To był najgorszy element tego koncertu, bo jeśli chodzi o stronę muzyczną, to było dużo lepiej. Concerto Köln nie miało za dużo czasu na próby, intensywne dwa dni, ale już było w stanie nadać partyturom Gorczyckiego dodatkowej świeżości i swobody (w tym trochę barokowych ozdobników, co wyrwało tę muzykę ze sztywniactwa, z jakim nierzadko się ją wykonuje). Świetny był moment w Conductus, kiedy była mowa o Sądzie Ostatecznym – trąbki znakomicie podkreśliły atmosferę.

Porządną robotę wykonał też Poznański Chór Kameralny. Z solistów najbardziej satysfakcjonowały głosy kontratenora Piotra Olecha i tenora Macieja Gocmana, także sopranistki Marzeny Michałowskiej, kiedy się pilnowała i nie rozwibrowywała głosu; tylko bas, Józef Frakstein, nie zawsze „wyrabiał się na zakrętach” – to nie śpiewak barokowy, drobne nuty nie są jego specjalnością. A przy tempach, jakie nadawał dyrygent, Jurek Dybał (sami ich ponoć chcieli), było to podwójnie trudne.

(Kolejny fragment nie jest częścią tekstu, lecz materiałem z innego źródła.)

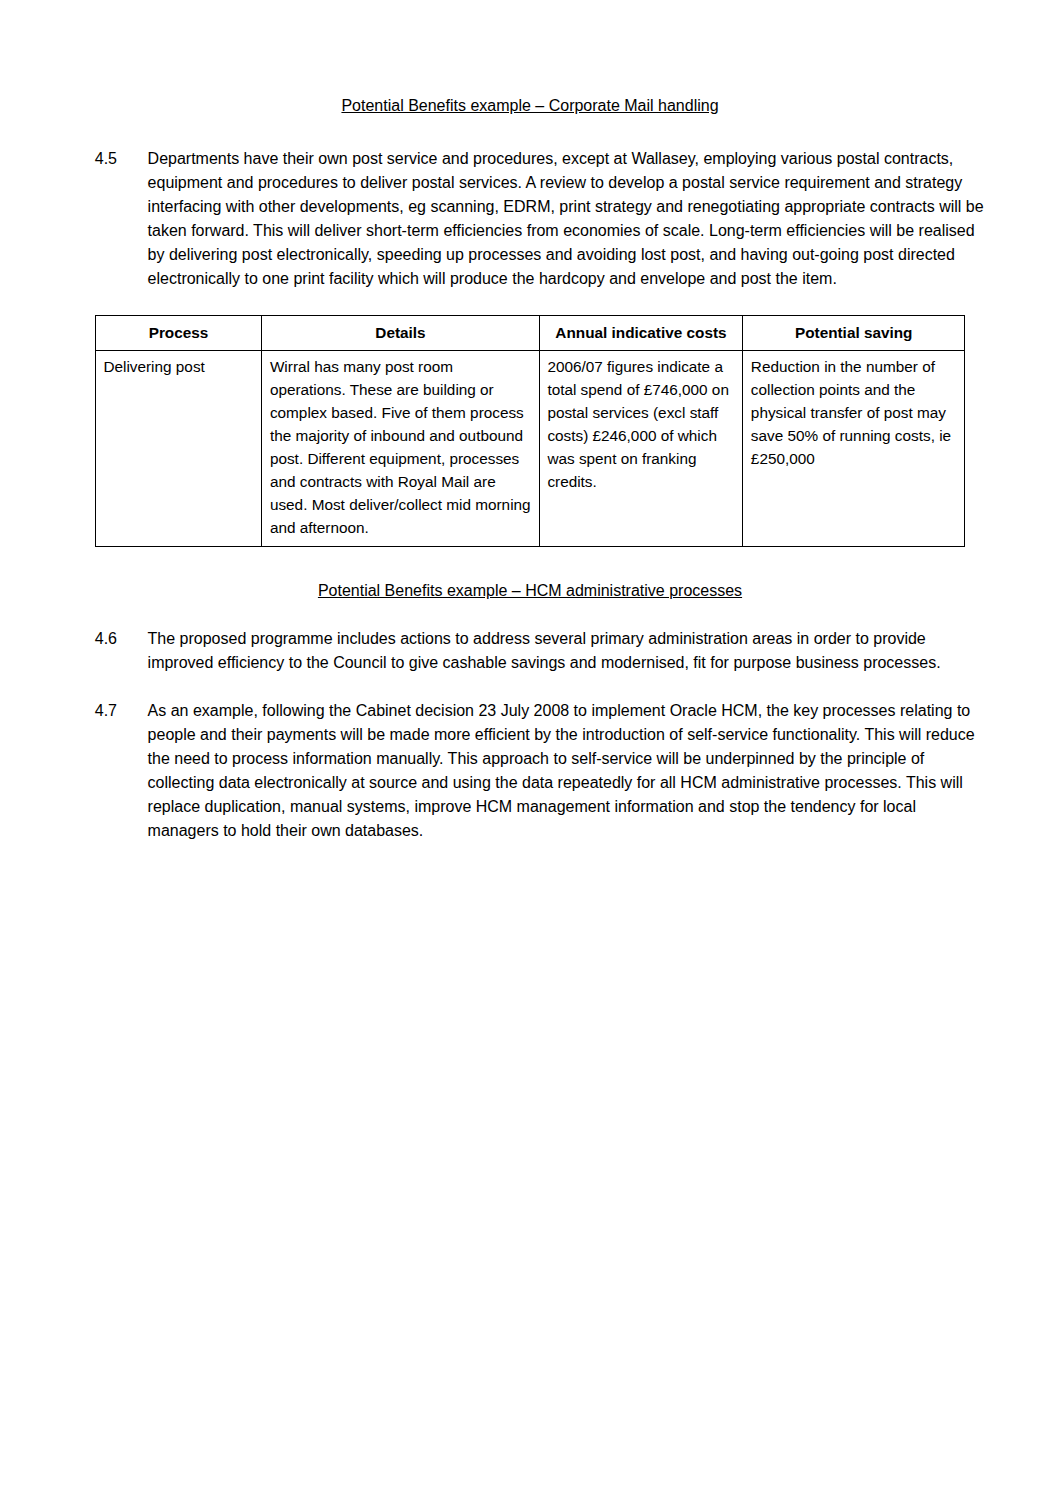Potential Benefits example – Corporate Mail handling
4.5
Departments have their own post service and procedures, except at Wallasey, employing various postal contracts, equipment and procedures to deliver postal services. A review to develop a postal service requirement and strategy interfacing with other developments, eg scanning, EDRM, print strategy and renegotiating appropriate contracts will be taken forward. This will deliver short-term efficiencies from economies of scale. Long-term efficiencies will be realised by delivering post electronically, speeding up processes and avoiding lost post, and having out-going post directed electronically to one print facility which will produce the hardcopy and envelope and post the item.
| Process | Details | Annual indicative costs | Potential saving |
| --- | --- | --- | --- |
| Delivering post | Wirral has many post room operations. These are building or complex based. Five of them process the majority of inbound and outbound post. Different equipment, processes and contracts with Royal Mail are used. Most deliver/collect mid morning and afternoon. | 2006/07 figures indicate a total spend of £746,000 on postal services (excl staff costs) £246,000 of which was spent on franking credits. | Reduction in the number of collection points and the physical transfer of post may save 50% of running costs, ie £250,000 |
Potential Benefits example – HCM administrative processes
4.6
The proposed programme includes actions to address several primary administration areas in order to provide improved efficiency to the Council to give cashable savings and modernised, fit for purpose business processes.
4.7
As an example, following the Cabinet decision 23 July 2008 to implement Oracle HCM, the key processes relating to people and their payments will be made more efficient by the introduction of self-service functionality. This will reduce the need to process information manually. This approach to self-service will be underpinned by the principle of collecting data electronically at source and using the data repeatedly for all HCM administrative processes. This will replace duplication, manual systems, improve HCM management information and stop the tendency for local managers to hold their own databases.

To są jednak prawdziwe hity, zwłaszcza Completorium (sama też śpiewałam je w chórze, więc wiem, jaka to przyjemność). Ogromnie się spodobały, był nawet bis (myśmy też zawsze bisowali Nunc dimittis). W Wiki nazywają Gorczyckiego „polskim Haendlem” – przyznam się, że takiego określenia nie słyszałam i uważam, że raczej mu daleko (z wielu względów), ale czy finałowy fragment Completorium (od ok. 3 minuty) nie ma w sobie cienia haendlowskiej atmosfery? A tutaj, gdzieś od 0’37” do 0’57”, jest jakby drobna zapowiedź Alleluja… (To wykonanie zresztą jest powolniejsze i nudniejsze.)

Ciekawam reakcji po wykonaniu poznańskim.